NOAA Fisheries has approved killing up to 93 sea lions annually at Willamette Falls, where the pinnipeds are consuming as much as 25 percent of wild winter steelhead trout and up to 9 percent of wild spring Chinook salmon.
While the sea lions are protected under the federal Marine Mammal Protection Act, they are eating fish species that are listed as threatened under the Endangered Species Act.
The decision by NOAA Fisheries was reported in the Nov. 19 edition of The Columbia Basin Fish & Wildlife News Bulletin.
After efforts at hazing and non-lethal removal of the California sea lions failed to keep them from hanging out at Willamette Falls, the Oregon Department of Fish and Wildlife (ODFW) applied to NOAA in 2017 for authorization to lethally remove some of them under a MMPA Section 20 permit.

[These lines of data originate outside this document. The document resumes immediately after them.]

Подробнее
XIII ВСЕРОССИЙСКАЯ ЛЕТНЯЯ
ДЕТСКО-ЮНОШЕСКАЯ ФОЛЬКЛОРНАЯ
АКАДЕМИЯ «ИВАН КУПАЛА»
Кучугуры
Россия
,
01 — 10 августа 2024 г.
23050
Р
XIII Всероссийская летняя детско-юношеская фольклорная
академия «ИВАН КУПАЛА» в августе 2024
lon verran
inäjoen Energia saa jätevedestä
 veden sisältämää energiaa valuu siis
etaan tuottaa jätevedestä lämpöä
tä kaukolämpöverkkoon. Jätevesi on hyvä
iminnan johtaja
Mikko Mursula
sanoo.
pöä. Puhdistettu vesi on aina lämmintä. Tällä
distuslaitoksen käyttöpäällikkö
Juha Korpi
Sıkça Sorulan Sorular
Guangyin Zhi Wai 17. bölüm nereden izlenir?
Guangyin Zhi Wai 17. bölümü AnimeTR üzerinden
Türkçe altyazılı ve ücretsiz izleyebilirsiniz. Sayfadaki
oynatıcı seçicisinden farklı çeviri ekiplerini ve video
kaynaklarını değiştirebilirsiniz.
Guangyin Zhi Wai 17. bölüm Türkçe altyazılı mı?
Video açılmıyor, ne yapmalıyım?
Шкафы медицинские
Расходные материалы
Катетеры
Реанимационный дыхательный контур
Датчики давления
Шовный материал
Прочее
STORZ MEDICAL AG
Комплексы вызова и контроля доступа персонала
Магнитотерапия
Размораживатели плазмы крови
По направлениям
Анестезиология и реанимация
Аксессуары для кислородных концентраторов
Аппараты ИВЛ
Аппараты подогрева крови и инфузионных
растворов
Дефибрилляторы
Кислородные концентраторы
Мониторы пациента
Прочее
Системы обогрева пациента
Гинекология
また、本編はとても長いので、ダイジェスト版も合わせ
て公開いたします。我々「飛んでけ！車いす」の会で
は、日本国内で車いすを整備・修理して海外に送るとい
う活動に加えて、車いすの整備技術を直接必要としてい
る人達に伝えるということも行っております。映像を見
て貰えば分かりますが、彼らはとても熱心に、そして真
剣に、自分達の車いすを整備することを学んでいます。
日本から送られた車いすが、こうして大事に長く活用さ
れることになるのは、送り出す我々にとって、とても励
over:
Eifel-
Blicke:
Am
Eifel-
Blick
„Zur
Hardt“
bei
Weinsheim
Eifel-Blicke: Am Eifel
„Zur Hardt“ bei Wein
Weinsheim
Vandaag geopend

This fall NOAA convened a Willamette Falls Pinniped Task Force, which issued a recommendation on Oct. 15 that the permit be authorized.

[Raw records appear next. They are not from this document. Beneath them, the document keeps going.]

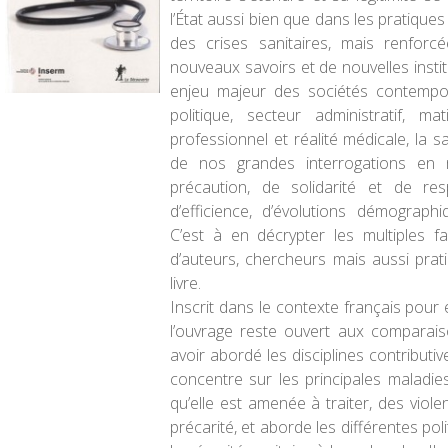
l’État aussi bien que dans les pratique
des crises sanitaires, mais renforc
nouveaux savoirs et de nouvelles instit
enjeu majeur des sociétés contempor
politique, secteur administratif, ma
professionnel et réalité médicale, la 
de nos grandes interrogations en 
précaution, de solidarité et de resp
d’efficience, d’évolutions démograph
C’est à en décrypter les multiples f
d’auteurs, chercheurs mais aussi prati
livre.
Inscrit dans le contexte français pour e
l’ouvrage reste ouvert aux comparais
avoir abordé les disciplines contributiv
concentre sur les principales maladie
qu’elle est amenée à traiter, des viole
précarité, et aborde les différentes po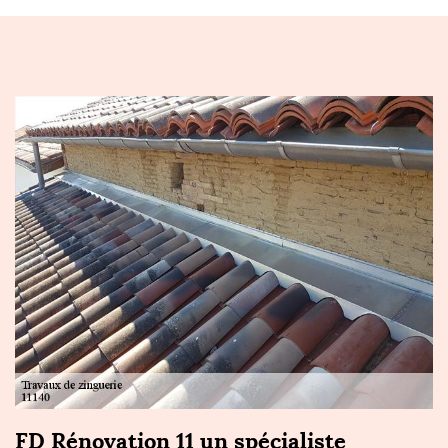
FD Rénovation 11 un spécialiste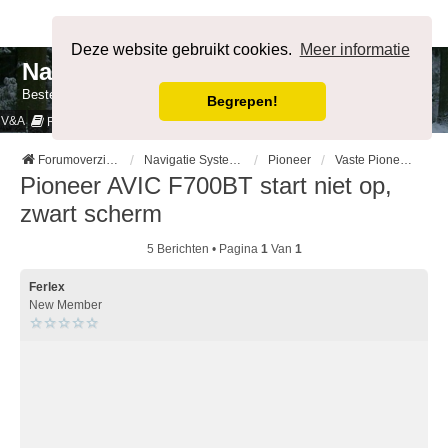
Afmelden
Deze website gebruikt cookies.
Meer informatie
NavigatieForum
Bestemming bereikt.
Begrepen!
V&A
Cookies & Privacy
Regels
Forumoverzicht
Navigatie Systemen op merk
Pioneer
Vaste Pioneer systemen
Pioneer AVIC F700BT start niet op,
zwart scherm
5 Berichten • Pagina
1
Van
1
Ferlex
New Member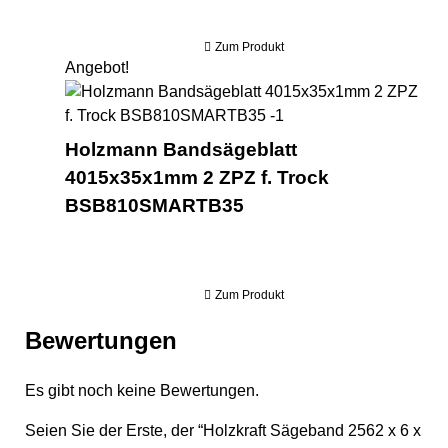
Zum Produkt
Angebot!
Hol
Holzmann Bandsägeblatt
4015x35x1mm 2 ZPZ f. Trock
BSB810SMARTB35
Zum Produkt
Bewertungen
Es gibt noch keine Bewertungen.
Seien Sie der Erste, der “Holzkraft Sägeband 2562 x 6 x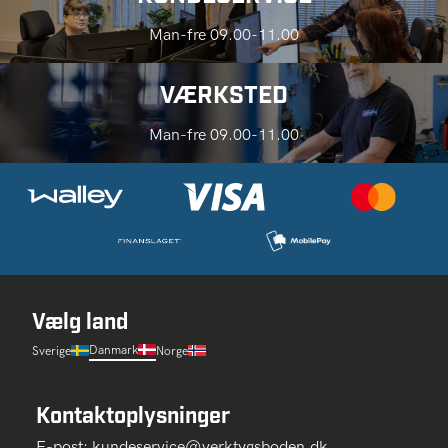
Man-fre 09.00-11.00
VÆRKSTED
Man-fre 09.00-11.00
Vælg land
Danmark
Sverige
Norge
Kontaktoplysninger
E-post:
kundeservice@verktygsboden.dk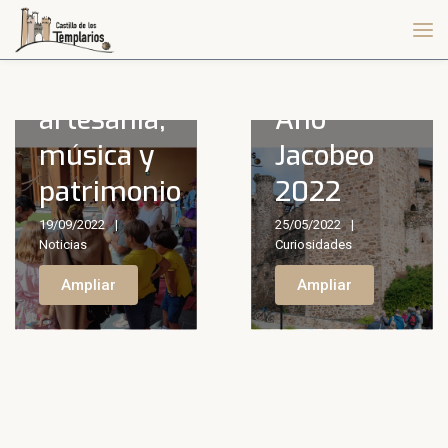
de
semana
de
artesanía,
Año
música y
Jacobeo
patrimonio
2022
19/09/2022
25/05/2022
Noticias
Curiosidades
Ampliar
Ampliar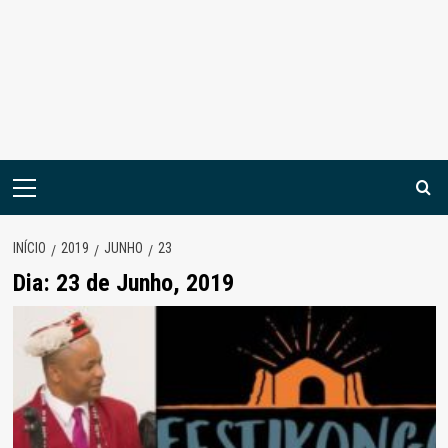
Menu
principal
INÍCIO
2019
JUNHO
23
Dia:
23 de Junho, 2019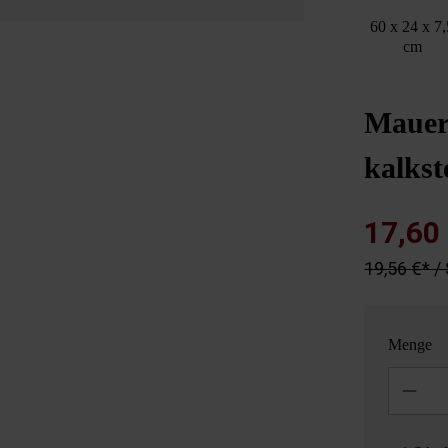
60 x 24 x 7,
cm
Mauer
kalkst
17,60
19,56 €* /
Menge
Anzahl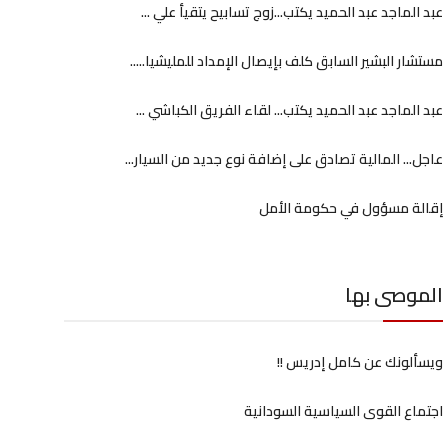
عبد الماجد عبد الحميد يكتب...زوج تسابيح يتقيأ علي ...
مستشار البشير السابق كلف بإيصال الإمداد للمليشيا.....
عبد الماجد عبد الحميد يكتب... لقاء الفريق الكباشي ...
عاجل... المالية تصادق على إضافة نوع جديد من السيار...
إقالة مسؤول في حكومة الأمل
الموصى بها
ويسألونك عن كامل إدريس !!
اجتماع القوى السياسية السودانية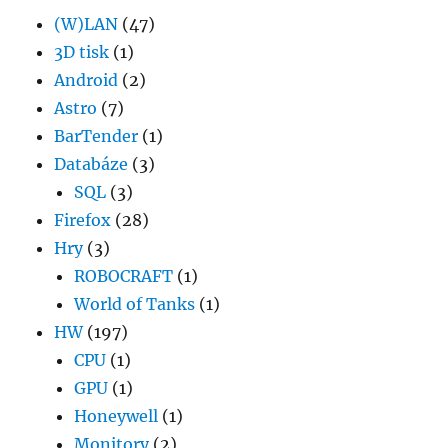
(W)LAN
(47)
3D tisk
(1)
Android
(2)
Astro
(7)
BarTender
(1)
Databáze
(3)
SQL
(3)
Firefox
(28)
Hry
(3)
ROBOCRAFT
(1)
World of Tanks
(1)
HW
(197)
CPU
(1)
GPU
(1)
Honeywell
(1)
Monitory
(2)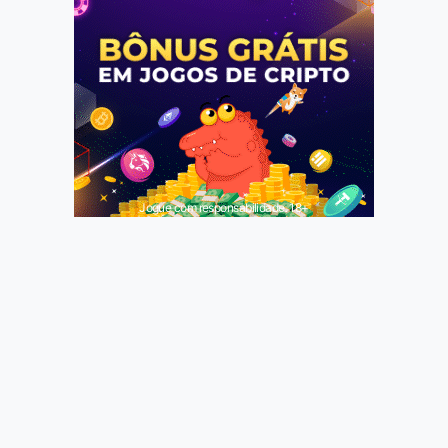
Jogue com responsabilidade. 18+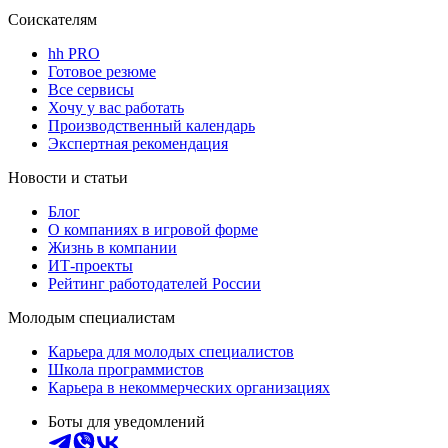
Соискателям
hh PRO
Готовое резюме
Все сервисы
Хочу у вас работать
Производственный календарь
Экспертная рекомендация
Новости и статьи
Блог
О компаниях в игровой форме
Жизнь в компании
ИТ-проекты
Рейтинг работодателей России
Молодым специалистам
Карьера для молодых специалистов
Школа программистов
Карьера в некоммерческих организациях
Боты для уведомлений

Oregon filed for the application because its analyses showed that the high levels of predation by sea lions, including 25 percent of the steelhead run in 2017, meant there was an almost 90 percent probability that one of the upper Willamette steelhead runs would go extinct.
The Oregon Department of Fish and Game noted in a news release that the level of predation of spring Chinook, although at 7 to 9 percent annually, is enough to increase the extinction risk by 10 to 15 percent.
The permit applies only to California sea lions, and not the much larger Steller sea lions, which, according to ODFW policy analyst Shaun Clements, are present at the Falls in growing numbers and prey on white sturgeon. “Current federal law prohibits us from doing anything about that,” Clements said.
Removing the sea lions is about striking a balance between recovery of imperiled salmon and steelhead and the ongoing conservation of sea lions.
According to ODFW predation by pinnipeds also threatens gains made by significant regional investment to improve fish passage at dams, restore fish habitat and implement fishing regulations that prohibit anglers from harvesting wild fish.